The Special Prosecutor’s conclusions are also not likely to yield any fundamental surprises. We know that it was syndicated columnist Robert Novak who was the first to mention Valerie Plame’s name. We also know that he is a faithful defender of the current administration’s policies and has apparently struck some kind of a deal with the Special Prosecutor that keeps him out of jail. The New York Times reporter Judith Miller was not so lucky. She stuck to journalistic ethics, did not divulge the name of the source for her article and now sits in jail on a contempt of court charge. These two morsels of information tell us where this investigation is likely to go. First of all, if this were a serious effort to get at the truth of the matter and if the President had indeed fully cooperated, as he had promised he would do, it wouldn’t have needed two years and a Grand Jury. Any CEO in private business, worth his salary, would have called the key players together and told them: “’Fess up, or you’re out of here.” Eisenhower had promised an administration “clean as a hound’s tooth” and when the press found out that his Chief of Staff and personal friend, Sherman Adams, had accepted a Vicuna coat as a gift he asked him to resign. Mr. Bush apparently chose not to go this route but may have followed that of Nixon and, as mentioned above, will probably get away it. The outcome of the investigation is, therefore, likely to follow the Abu Ghraib model. Some expendable pawns may be sacrificed but people who set the policy will remain unscathed.

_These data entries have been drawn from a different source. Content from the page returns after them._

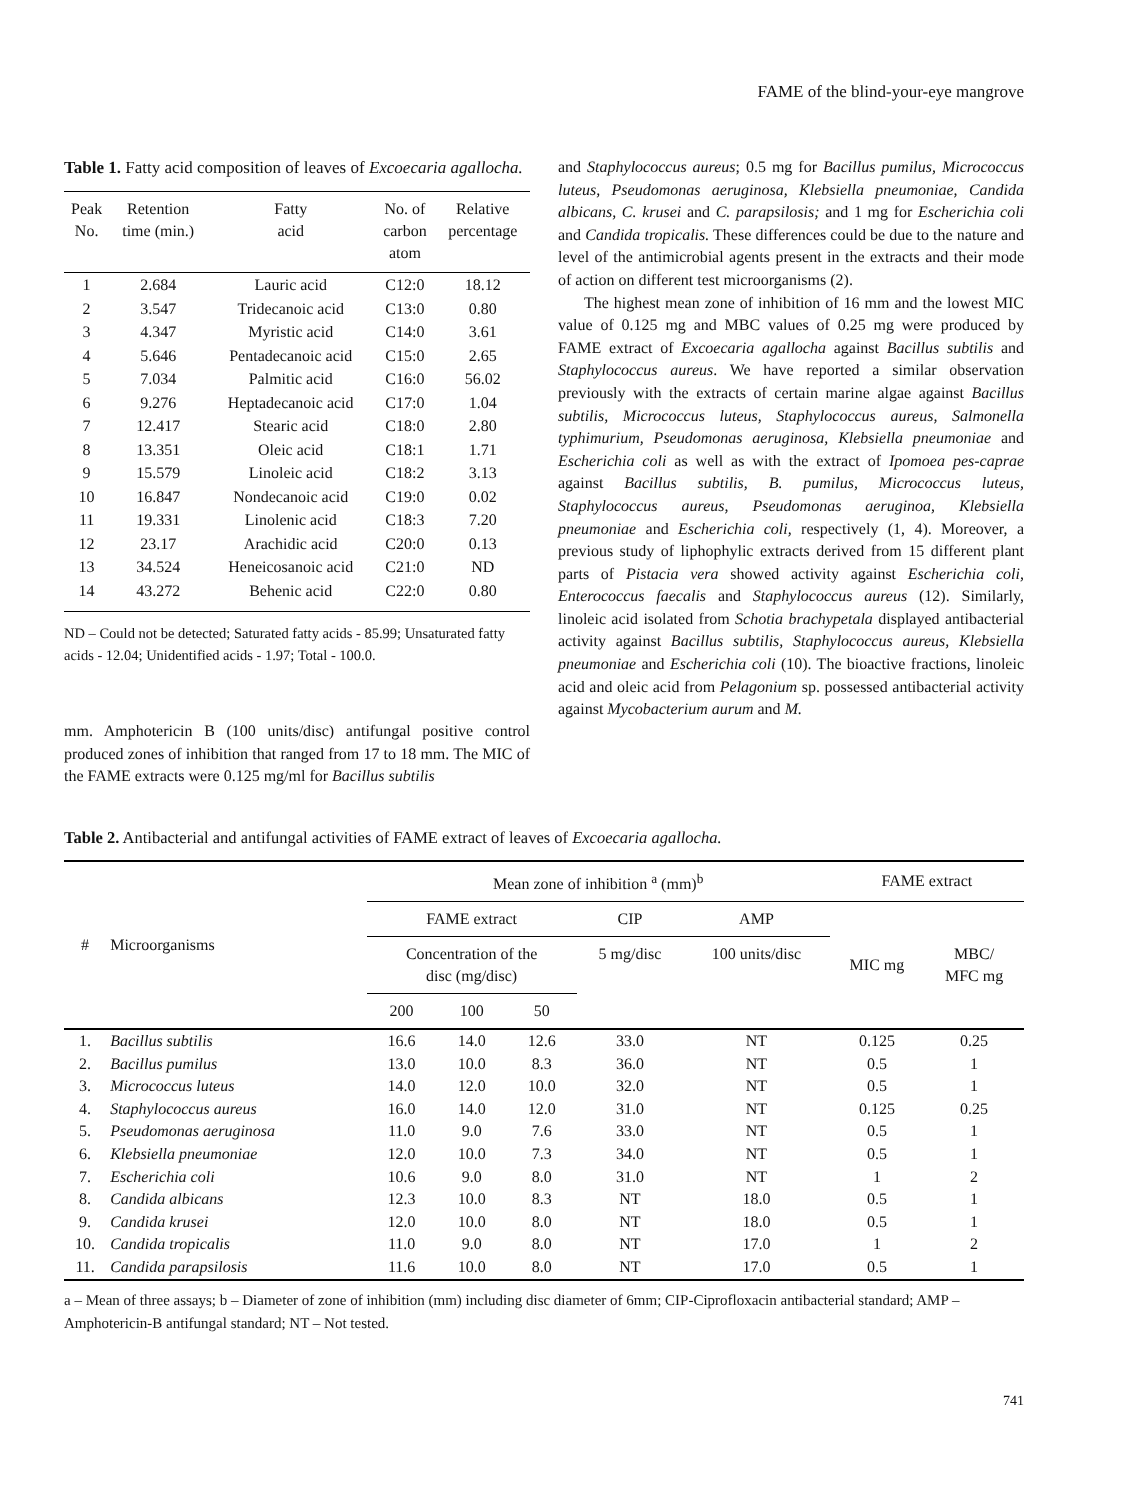FAME of the blind-your-eye mangrove
Table 1. Fatty acid composition of leaves of Excoecaria agallocha.
| Peak No. | Retention time (min.) | Fatty acid | No. of carbon atom | Relative percentage |
| --- | --- | --- | --- | --- |
| 1 | 2.684 | Lauric acid | C12:0 | 18.12 |
| 2 | 3.547 | Tridecanoic acid | C13:0 | 0.80 |
| 3 | 4.347 | Myristic acid | C14:0 | 3.61 |
| 4 | 5.646 | Pentadecanoic acid | C15:0 | 2.65 |
| 5 | 7.034 | Palmitic acid | C16:0 | 56.02 |
| 6 | 9.276 | Heptadecanoic acid | C17:0 | 1.04 |
| 7 | 12.417 | Stearic acid | C18:0 | 2.80 |
| 8 | 13.351 | Oleic acid | C18:1 | 1.71 |
| 9 | 15.579 | Linoleic acid | C18:2 | 3.13 |
| 10 | 16.847 | Nondecanoic acid | C19:0 | 0.02 |
| 11 | 19.331 | Linolenic acid | C18:3 | 7.20 |
| 12 | 23.17 | Arachidic acid | C20:0 | 0.13 |
| 13 | 34.524 | Heneicosanoic acid | C21:0 | ND |
| 14 | 43.272 | Behenic acid | C22:0 | 0.80 |
ND – Could not be detected; Saturated fatty acids - 85.99; Unsaturated fatty acids - 12.04; Unidentified acids - 1.97; Total - 100.0.
mm. Amphotericin B (100 units/disc) antifungal positive control produced zones of inhibition that ranged from 17 to 18 mm. The MIC of the FAME extracts were 0.125 mg/ml for Bacillus subtilis
and Staphylococcus aureus; 0.5 mg for Bacillus pumilus, Micrococcus luteus, Pseudomonas aeruginosa, Klebsiella pneumoniae, Candida albicans, C. krusei and C. parapsilosis; and 1 mg for Escherichia coli and Candida tropicalis. These differences could be due to the nature and level of the antimicrobial agents present in the extracts and their mode of action on different test microorganisms (2).
The highest mean zone of inhibition of 16 mm and the lowest MIC value of 0.125 mg and MBC values of 0.25 mg were produced by FAME extract of Excoecaria agallocha against Bacillus subtilis and Staphylococcus aureus. We have reported a similar observation previously with the extracts of certain marine algae against Bacillus subtilis, Micrococcus luteus, Staphylococcus aureus, Salmonella typhimurium, Pseudomonas aeruginosa, Klebsiella pneumoniae and Escherichia coli as well as with the extract of Ipomoea pes-caprae against Bacillus subtilis, B. pumilus, Micrococcus luteus, Staphylococcus aureus, Pseudomonas aeruginoa, Klebsiella pneumoniae and Escherichia coli, respectively (1, 4). Moreover, a previous study of liphophylic extracts derived from 15 different plant parts of Pistacia vera showed activity against Escherichia coli, Enterococcus faecalis and Staphylococcus aureus (12). Similarly, linoleic acid isolated from Schotia brachypetala displayed antibacterial activity against Bacillus subtilis, Staphylococcus aureus, Klebsiella pneumoniae and Escherichia coli (10). The bioactive fractions, linoleic acid and oleic acid from Pelagonium sp. possessed antibacterial activity against Mycobacterium aurum and M.
Table 2. Antibacterial and antifungal activities of FAME extract of leaves of Excoecaria agallocha.
| # | Microorganisms | Mean zone of inhibition <sup>a</sup> (mm)<sup>b</sup> | | | | | FAME extract | |
| --- | --- | --- | --- | --- | --- | --- | --- | --- |
| | | FAME extract | | | CIP | AMP | MIC mg | MBC/ MFC mg |
| | | Concentration of the disc (mg/disc) | | | 5 mg/disc | 100 units/disc | | |
| | | 200 | 100 | 50 | | | | |
| 1. | Bacillus subtilis | 16.6 | 14.0 | 12.6 | 33.0 | NT | 0.125 | 0.25 |
| 2. | Bacillus pumilus | 13.0 | 10.0 | 8.3 | 36.0 | NT | 0.5 | 1 |
| 3. | Micrococcus luteus | 14.0 | 12.0 | 10.0 | 32.0 | NT | 0.5 | 1 |
| 4. | Staphylococcus aureus | 16.0 | 14.0 | 12.0 | 31.0 | NT | 0.125 | 0.25 |
| 5. | Pseudomonas aeruginosa | 11.0 | 9.0 | 7.6 | 33.0 | NT | 0.5 | 1 |
| 6. | Klebsiella pneumoniae | 12.0 | 10.0 | 7.3 | 34.0 | NT | 0.5 | 1 |
| 7. | Escherichia coli | 10.6 | 9.0 | 8.0 | 31.0 | NT | 1 | 2 |
| 8. | Candida albicans | 12.3 | 10.0 | 8.3 | NT | 18.0 | 0.5 | 1 |
| 9. | Candida krusei | 12.0 | 10.0 | 8.0 | NT | 18.0 | 0.5 | 1 |
| 10. | Candida tropicalis | 11.0 | 9.0 | 8.0 | NT | 17.0 | 1 | 2 |
| 11. | Candida parapsilosis | 11.6 | 10.0 | 8.0 | NT | 17.0 | 0.5 | 1 |
a – Mean of three assays; b – Diameter of zone of inhibition (mm) including disc diameter of 6mm; CIP-Ciprofloxacin antibacterial standard; AMP – Amphotericin-B antifungal standard; NT – Not tested.
741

Where does this leave us with our most pressing problem Iraq - that swallows numerous lives on a daily and billions of dollars on a monthly basis? Since there is no solution in sight every effort will be made to “show progress” although everybody knows that sooner or later we will be forced to leave because the effort is unsustainable. We should take our example from the British who knew what to do when the Empire had become a drain rather than a benefit. First they ditched Churchill immediately after he had won the war for them because a war time leader is not necessarily the best one to deal with post-war problems. Then they relinquished their Palestine mandate to the UN in 1947. It had become amply apparent that the conflict between Arabs and Jews was irreconcilable; the Balfour declaration had become “inoperative” and they were now caught in the middle of a fight without being able to effect any positive changes. Thereafter they dismantled the empire bit by bit because it had simply become unaffordable and concentrated on making their islands as prosperous as possible. They showed us that this worked although Tony Blair’s unstinting support of the Bush policies, against the wishes of his people, has now contributed to the recent London tragedies. Nevertheless the Brits demonstrated again how to deal with disasters. The stiff upper lip prevailed and so did efficient police and secret service work. If our administration had done this after 9-11-2001 the country and the world would have been infinitely better off. The British cousins have only a couple of islands and they prospered by giving up their major oversea assets. We have a continent and think that we still need military bases all around the world and especially in that most volatile region of all the Middle East. This type of policy is not based on reason. Pride, ignorance and greed rule at this time. Until these fundamental human flaws are corrected in our government and the media we will not see peace.